Alterações do consórcio do TGV em Gaia e Porto

Alterações do consórcio do TGV em Gaia e Porto

De acordo com a Decisão sobre a Conformidade Ambiental do Projeto de Execução (DCAPE), a APA declarou que ocorreu “não conformidade ambiental do projeto de execução para os subtroços STA4 e STA5”, entre Espinho e Porto, mas aprovou a conformidade dos troços ao sul (Oiã, no concelho de Oliveira do Bairro), “condicionada ao cumprimento das condições previstas nesta decisão”.

Deste modo, a APA rejeita as mudanças que o consórcio AVAN Norte (Mota-Engil, Teixeira Duarte, Alves Ribeiro, Casais, Conduril e Gabriel Couto) pretendia implementar no trajeto, especialmente nos municípios de Vila Nova de Gaia e do Porto, em contraposição ao que foi acordado no contrato com a Infraestruturas de Portugal (IP), particularmente a relocação da estação de Gaia de Santo Ovídio para Vilar do Paraíso e a construção de duas pontes em vez de uma rodoviária sobre o rio Douro.

Além disso, a APA negou os pedidos do consórcio para reduzir o traçado em túnel, bem como a proposta de elevar a cota do que restaria do túnel sob Vila Nova de Gaia em relação ao que havia sido inicialmente previsto, o que resultaria em um aumento no número de demolições na superfície (136 demolições planejadas em Gaia e no Porto, incluindo 109 residências e 27 empresas).
....................
§ Tarefas e exercícios
a: Com base no texto sobre o TGV em Gaia e Porto, responda às seguintes perguntas:
(i) Que subtroços foram declarados em não conformidade ambiental pela APA?
(ii) Para onde pretendia o consórcio relocalizar a estação de Gaia?
(iii) Quantas demolições estavam planeadas em Gaia e no Porto?
b: Prossiga o texto sobre o TGV em Gaia e Porto a partir da sua última frase.
....................
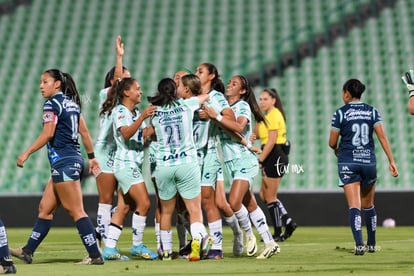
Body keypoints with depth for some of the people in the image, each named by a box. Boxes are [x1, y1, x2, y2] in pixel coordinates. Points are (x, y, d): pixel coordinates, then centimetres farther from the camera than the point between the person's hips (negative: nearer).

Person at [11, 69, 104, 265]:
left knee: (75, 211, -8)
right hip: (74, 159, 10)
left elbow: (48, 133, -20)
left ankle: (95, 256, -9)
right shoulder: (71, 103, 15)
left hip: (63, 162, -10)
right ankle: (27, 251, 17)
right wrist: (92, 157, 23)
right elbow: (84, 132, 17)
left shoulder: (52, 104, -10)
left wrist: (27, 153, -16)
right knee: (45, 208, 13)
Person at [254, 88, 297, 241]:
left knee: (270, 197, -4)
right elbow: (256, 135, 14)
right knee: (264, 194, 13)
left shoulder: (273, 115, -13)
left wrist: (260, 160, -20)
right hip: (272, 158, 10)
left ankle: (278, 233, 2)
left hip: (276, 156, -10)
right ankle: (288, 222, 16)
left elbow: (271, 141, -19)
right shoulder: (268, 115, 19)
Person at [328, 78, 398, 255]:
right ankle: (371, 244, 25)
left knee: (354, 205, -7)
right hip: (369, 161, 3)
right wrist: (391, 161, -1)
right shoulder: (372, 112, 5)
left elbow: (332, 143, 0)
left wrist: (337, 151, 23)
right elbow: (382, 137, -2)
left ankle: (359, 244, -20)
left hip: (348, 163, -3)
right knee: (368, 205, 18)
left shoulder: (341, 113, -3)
....................
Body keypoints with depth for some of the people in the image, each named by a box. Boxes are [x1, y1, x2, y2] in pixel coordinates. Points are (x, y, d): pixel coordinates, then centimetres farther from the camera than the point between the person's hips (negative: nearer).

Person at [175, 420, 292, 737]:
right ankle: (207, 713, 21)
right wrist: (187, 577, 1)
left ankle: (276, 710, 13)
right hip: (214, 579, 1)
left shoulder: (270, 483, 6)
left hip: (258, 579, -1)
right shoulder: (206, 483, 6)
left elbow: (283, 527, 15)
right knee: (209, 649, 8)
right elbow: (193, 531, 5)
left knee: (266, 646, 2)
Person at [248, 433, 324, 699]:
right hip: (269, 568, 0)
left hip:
....................
§ Respostas por tarefa
a:
(i) Os subtroços STA4 e STA5, entre Espinho e Porto.
(ii) De Santo Ovídio para Vilar do Paraíso.
(iii) 136 demolições, incluindo 109 residências e 27 empresas.

b:
A agência salienta que “o Projeto de Execução introduziu, em relação ao estipulado no Estudo Prévio, um conjunto de modificações em elementos particularmente estruturantes do projeto que se mostraram determinantes para o balanço global e os fundamentos da DIA [Declaração de Impacto Ambiental] emitida”.

A APA menciona que o consórcio AVAN Norte considerou os túneis e a profundidade da estação como aspectos “altamente limitadores”, assim como “riscos de segurança da obra, os prazos da mesma e riscos de descumprimento dos prazos” e supostas “dificuldades na fase de licenciamento por parte de autoridades competentes, incluindo a ANEPC [Autoridade Nacional de Emergência e Proteção Civil] e os municípios”.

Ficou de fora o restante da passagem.